### RECORDS FOR THE TASK

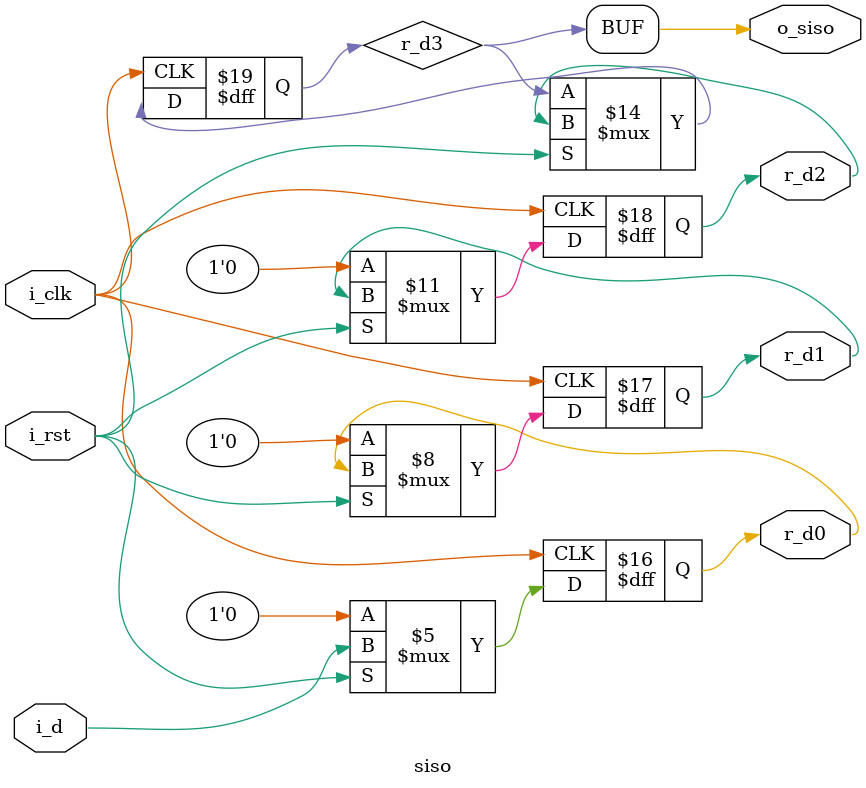
<source format=v>

module siso(
	input 	i_clk,
	input 	i_d,
	input 	i_rst,
	output 	o_siso,
	output 	r_d0,
	output 	r_d1,
	output 	r_d2
);

	reg r_d3;
	reg r_d2;
	reg r_d1;
	reg r_d0;

	initial begin
		r_d2	<= 1'b0;
		r_d1	<= 1'b0;
		r_d0	<= 1'b0;
	end

	always @(posedge i_clk) begin
		if(!i_rst) begin
			r_d2	<= 1'b0;
			r_d1	<= 1'b0;
			r_d0	<= 1'b0;
		end

		else begin
			r_d0 	<= i_d;
			r_d1 	<= r_d0;
			r_d2 	<= r_d1;
			r_d3 	<= r_d2;
		end
	end

	assign o_siso = r_d3;

endmodule

</source>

### EXERCISE DIRECTIONS
Write out all the material above exactly, with no image carried over.

### TASK ANSWER
<source format=v>

module siso(
	input 	i_clk,
	input 	i_d,
	input 	i_rst,
	output 	o_siso,
	output 	r_d0,
	output 	r_d1,
	output 	r_d2
);

	reg r_d3;
	reg r_d2;
	reg r_d1;
	reg r_d0;

	initial begin
		r_d2	<= 1'b0;
		r_d1	<= 1'b0;
		r_d0	<= 1'b0;
	end

	always @(posedge i_clk) begin
		if(!i_rst) begin
			r_d2	<= 1'b0;
			r_d1	<= 1'b0;
			r_d0	<= 1'b0;
		end

		else begin
			r_d0 	<= i_d;
			r_d1 	<= r_d0;
			r_d2 	<= r_d1;
			r_d3 	<= r_d2;
		end
	end

	assign o_siso = r_d3;

endmodule

</source>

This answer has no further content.